Live cinema is the simultaneous real-time creation of sound and image by sonic and visual artists on equal terms
‘Live cinema’ is a term coined to describe real-time audiovisual performances where sound and image are created simultaneously rather than pre-recorded. It distinguishes itself from traditional cinema (linear, narrative, pre-edited) and from VJing (which focuses on mixing existing material). Key markers: no fixed script or storyboard; the performer makes decisions in real time; both audio and visual channels carry equal creative weight. The Transmediale festival’s 2005 definition captures this: ‘the simultaneous creation of sound and image in real time by sonic and visual artists who collaborate on equal terms.’ Live cinema has a long historical lineage (shadow theatre, magic lanterns, colour music, expanded cinema) even though the term is recent.

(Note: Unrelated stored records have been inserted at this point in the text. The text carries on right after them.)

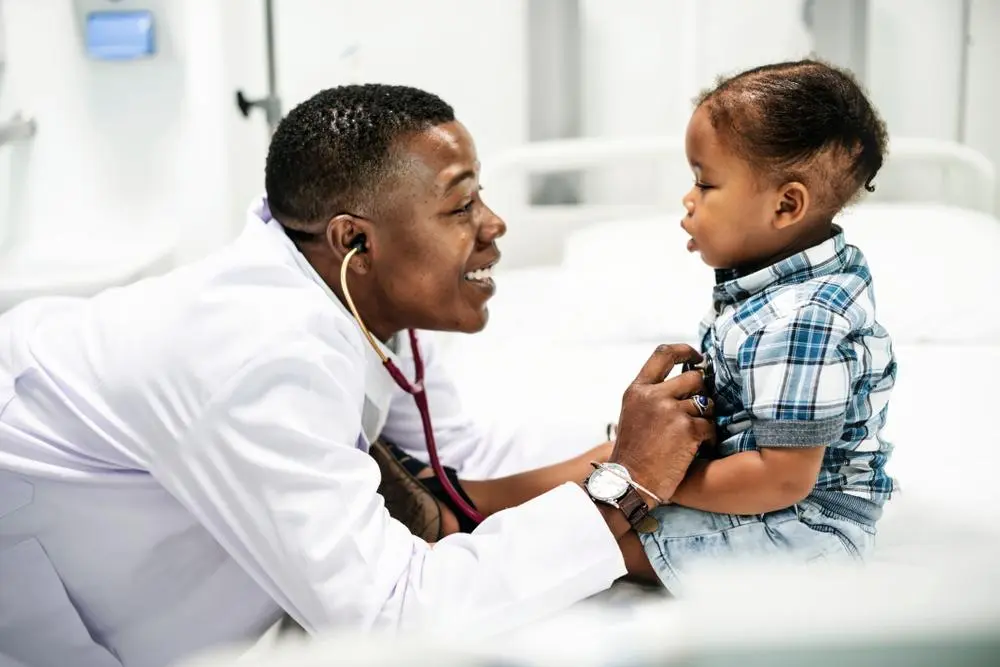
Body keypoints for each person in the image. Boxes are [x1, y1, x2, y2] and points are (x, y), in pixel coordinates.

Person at [0, 84, 713, 667]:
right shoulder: (261, 358)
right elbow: (389, 617)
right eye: (461, 204)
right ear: (355, 240)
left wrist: (648, 449)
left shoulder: (355, 295)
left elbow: (464, 464)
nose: (495, 225)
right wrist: (626, 487)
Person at [630, 60, 898, 591]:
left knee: (600, 543)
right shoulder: (784, 277)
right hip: (762, 491)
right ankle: (471, 503)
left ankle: (464, 528)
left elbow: (779, 478)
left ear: (785, 205)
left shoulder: (804, 319)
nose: (688, 199)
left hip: (807, 529)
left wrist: (652, 481)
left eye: (705, 183)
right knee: (596, 495)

Understanding this framing prevents conflation with cinema, VJing, or installation art.
Examples
A performer improvising generative visuals live to a musician’s improvised electronic set; a duo where the visualist responds to the audio and the musician responds to the projected image, neither pre-recorded.
Assessment
Given three scenarios (pre-mixed DVD playback at a club, a VJ looping purchased clips to a DJ set, an artist generating visuals live while a musician improvises alongside), identify which qualifies as live cinema and why.